Overweight could conceivably have a protective effect regarding mortality, since underweight and normal weight raise mortality in patients with heart disease, diabetes, renal dialysis, wasting disease, or older age, said Dr. Steven B. Heymsfield and Dr. William T. Cefalu.

"Even in the absence of chronic disease, small excess amounts of adipose tissue may provide needed energy reserves during acute catabolic illnesses, have beneficial mechanical effects with some types of traumatic injuries, and convey other salutary effects that need to be investigated in light of the studies by Flegal et al. and others," they noted.

Dr. Heymsfield and Dr. Cefalu are at Pennington Biomedical Research Center, Baton Rouge, La. Dr Heymsfield reported ties to EISIA Inc., Merck, and Tanita Medical Co. Dr Cefalu reported ties to Halozyme, Lexicon, Intarcia, AstraZeneca, Sanofi, Johnson & Johnson, Bristol-Myers Squibb, GlaxoSmithKline, Mannkind, Merck, Lilly, and Amylin. These remarks were taken from their editorial accompanying Dr. Flegal’s report (JAMA 2013;309:87-8).


 

FROM JAMA

Higher grades of obesity were associated with greater all-cause mortality than was normal weight, but low-grade obesity and overweight were linked to lower mortality in a meta-analysis of 97 clinical studies reported in the Jan. 2 issue of JAMA.

These findings, from a systematic review that included nearly 3 million study subjects on five continents, are "broadly consistent" with those of several previous studies and two previous meta-analyses: Excess mortality occurs only at the highest levels of obesity, while mortality is lower among overweight and slightly obese individuals than among people of normal weight, said Katherine M. Flegal, Ph.D., of the National Center for Health Statistics, Hyattsville, Md., and her associates.

The investigators reviewed the literature and included in their meta-analysis all prospective, observational cohort studies that reported all-cause mortality in adults whose body mass index was measured using standard categories.
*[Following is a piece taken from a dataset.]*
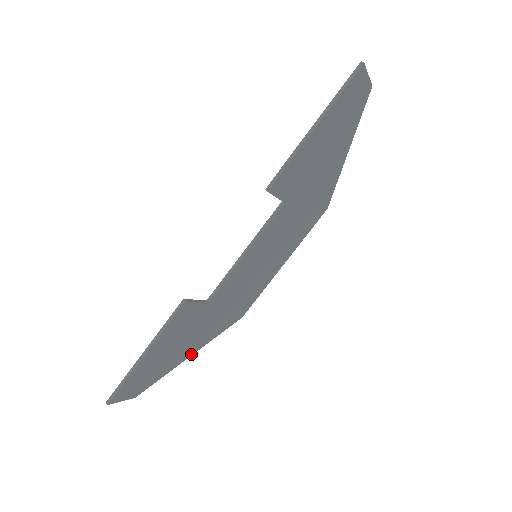
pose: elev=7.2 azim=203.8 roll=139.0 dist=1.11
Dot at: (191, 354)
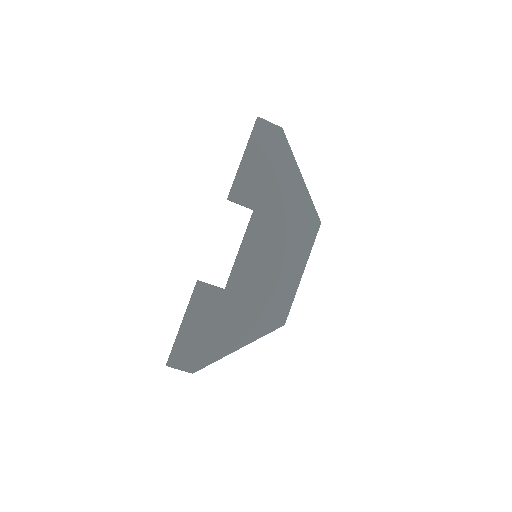
Dot at: (238, 348)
A BMI of less than 18.5 was underweight, that of 18.5 to less than 25 was normal weight, a BMI of 25 to less than 30 was overweight, that of 30 to less than 35 was grade 1 obesity, a BMI of 35 to less than 40 was grade 2 obesity, and a BMI of 40 or greater was grade 3 obesity.
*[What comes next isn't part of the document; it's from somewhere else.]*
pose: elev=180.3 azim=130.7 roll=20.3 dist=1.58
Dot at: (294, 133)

The researchers included 41 studies from the United States or Canada, 37 from Europe, 7 from Australia, 4 from China or Taiwan, 2 from Japan, 2 from Israel, 2 from Brazil, 1 from India, and 1 from Mexico. Overall there were 2.8 million subjects and 270,000 deaths during follow-up.

Overweight and grade 1 obesity were associated with significantly lower mortality than was normal weight, with hazard ratios of 0.94 and 0.95, respectively. In contrast, grade 1 and grade 2 obesity were associated with significantly higher mortality than was normal weight, with an HR of 1.29, Dr. Flegal and her colleagues said (JAMA 2013;309:71-82).

These findings remained robust in several sensitivity analyses.

The reasons why overweight and slight obesity might be protective are still unknown. Some have proposed that slightly heavy patients might present for medical care earlier than normal weight and severely obese patients when symptoms arise, and they also may be more likely to receive optimal medical treatment because caregivers recognize that their weight confers risk. It also is possible that slightly increased body fat may exert cardioprotective metabolic effects and provide better metabolic reserves when illness occurs, the investigators said.

Their meta-analysis also demonstrated that studies relying on patients’ self-report of weight and height are subject to important bias, because these measures are not accurately reported across all categories of age, sex, and race.

No financial conflicts of interest were reported.